**Problem**
When you reach the line with "left elbow: (369, 426)" in the listing below, write out that line and every one after it exactly, and skip the pictures.
::::::::
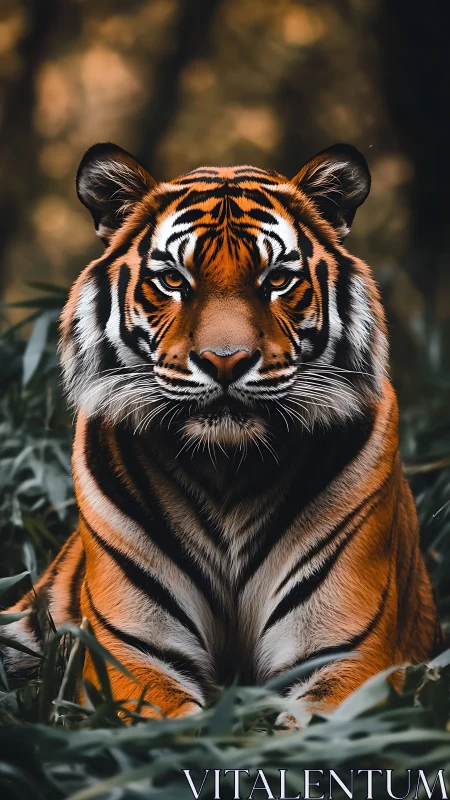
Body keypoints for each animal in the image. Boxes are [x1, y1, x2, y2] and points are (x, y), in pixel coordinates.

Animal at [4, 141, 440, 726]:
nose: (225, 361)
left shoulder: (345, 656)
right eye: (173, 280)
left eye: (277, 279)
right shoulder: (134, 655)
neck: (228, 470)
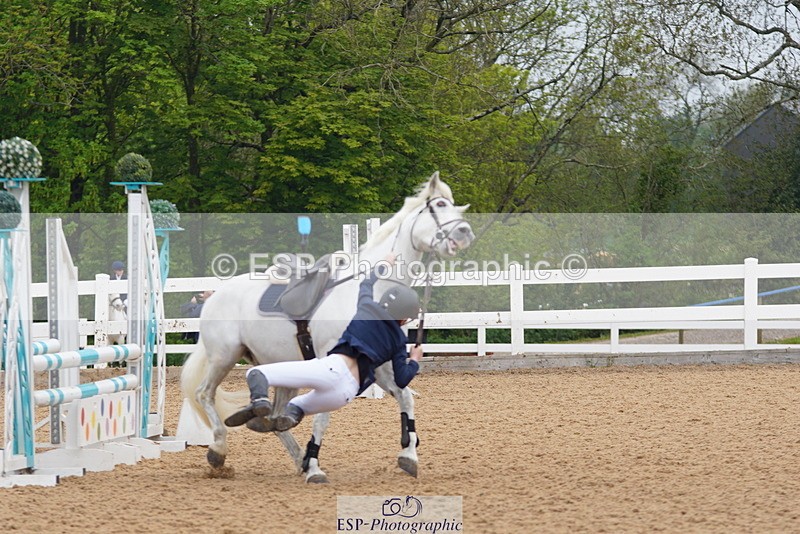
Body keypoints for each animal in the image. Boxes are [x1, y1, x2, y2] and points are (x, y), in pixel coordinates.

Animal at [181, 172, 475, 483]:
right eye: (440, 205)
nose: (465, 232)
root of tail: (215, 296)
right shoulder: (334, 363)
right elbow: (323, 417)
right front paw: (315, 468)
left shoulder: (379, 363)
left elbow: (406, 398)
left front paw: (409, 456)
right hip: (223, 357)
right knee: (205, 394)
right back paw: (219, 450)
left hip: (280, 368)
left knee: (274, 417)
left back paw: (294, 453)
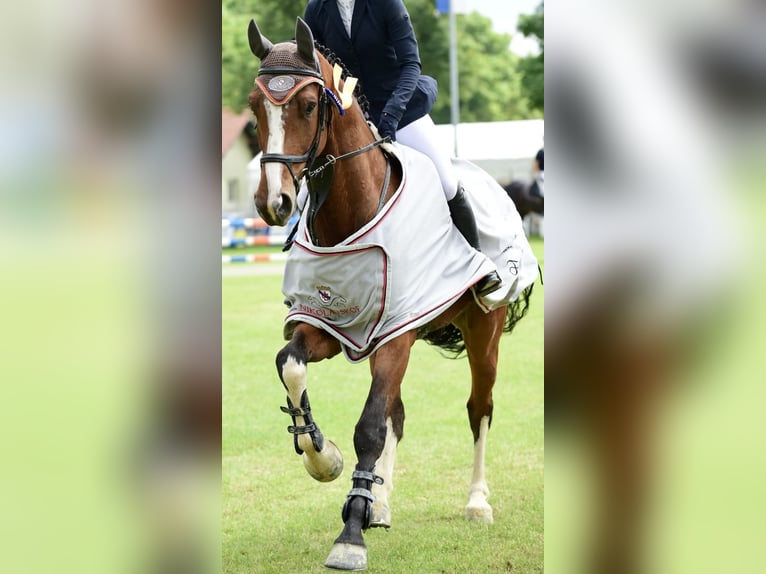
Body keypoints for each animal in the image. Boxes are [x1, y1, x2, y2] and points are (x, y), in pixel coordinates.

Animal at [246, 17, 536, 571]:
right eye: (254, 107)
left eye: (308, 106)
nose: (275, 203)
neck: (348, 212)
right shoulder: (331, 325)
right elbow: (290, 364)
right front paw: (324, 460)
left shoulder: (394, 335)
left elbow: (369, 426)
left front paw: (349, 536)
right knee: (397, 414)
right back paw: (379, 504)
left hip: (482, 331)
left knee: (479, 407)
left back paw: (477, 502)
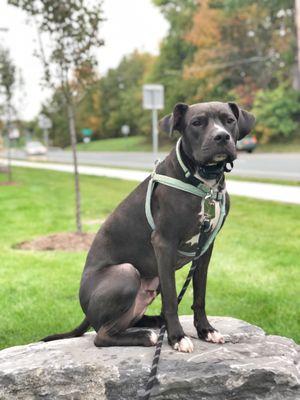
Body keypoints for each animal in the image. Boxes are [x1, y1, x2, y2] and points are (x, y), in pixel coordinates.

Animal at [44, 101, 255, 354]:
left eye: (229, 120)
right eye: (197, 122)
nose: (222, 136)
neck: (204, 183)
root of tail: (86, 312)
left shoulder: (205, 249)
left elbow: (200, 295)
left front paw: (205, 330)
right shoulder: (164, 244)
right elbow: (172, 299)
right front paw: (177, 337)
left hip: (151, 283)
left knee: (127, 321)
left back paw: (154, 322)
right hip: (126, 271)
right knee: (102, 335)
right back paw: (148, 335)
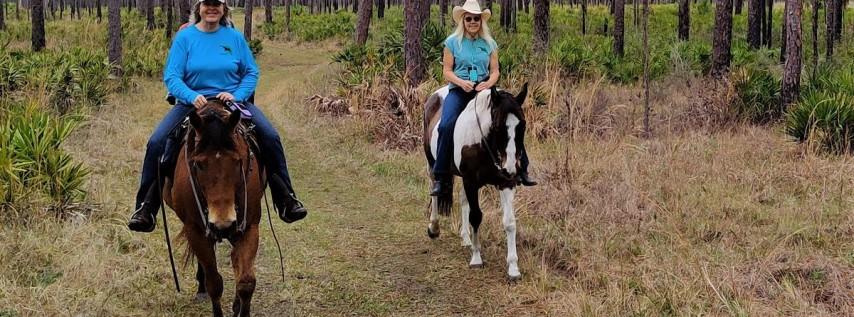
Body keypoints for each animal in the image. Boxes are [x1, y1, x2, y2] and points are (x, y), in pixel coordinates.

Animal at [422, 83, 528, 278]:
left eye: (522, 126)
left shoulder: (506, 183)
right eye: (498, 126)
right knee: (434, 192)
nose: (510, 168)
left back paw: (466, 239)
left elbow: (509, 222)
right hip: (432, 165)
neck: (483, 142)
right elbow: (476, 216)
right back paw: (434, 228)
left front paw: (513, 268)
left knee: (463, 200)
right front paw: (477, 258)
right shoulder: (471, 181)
::::::::
**Answer**
left elbow: (369, 426)
left front paw: (349, 536)
right knee: (397, 414)
right back paw: (379, 504)
left hip: (482, 331)
left knee: (479, 407)
left back paw: (477, 502)
Body keypoints for each animal in the image. Boxes are [x1, y1, x2, y2] and points are (x, y), in pixel coordinates.

Animal at [44, 101, 255, 354]:
left eye: (229, 120)
right eye: (197, 122)
nose: (222, 136)
neck: (204, 183)
root of tail: (86, 312)
left shoulder: (205, 249)
left elbow: (200, 295)
left front paw: (205, 330)
right shoulder: (164, 244)
right elbow: (172, 299)
right front paw: (177, 337)
left hip: (151, 283)
left knee: (127, 321)
left back paw: (154, 322)
right hip: (126, 271)
right knee: (102, 335)
right back paw: (148, 335)
Body keypoints for each animal in the image. Boxes are [x1, y1, x2, y2] and points are (x, y), in pixel coordinates.

Animal at [422, 83, 528, 278]:
left eye: (522, 126)
left shoulder: (506, 183)
right eye: (498, 126)
right knee: (434, 192)
nose: (510, 168)
left back paw: (466, 239)
left elbow: (509, 222)
right hip: (432, 165)
neck: (483, 142)
right elbow: (476, 216)
right back paw: (434, 228)
left front paw: (513, 268)
left knee: (463, 200)
right front paw: (477, 258)
right shoulder: (471, 181)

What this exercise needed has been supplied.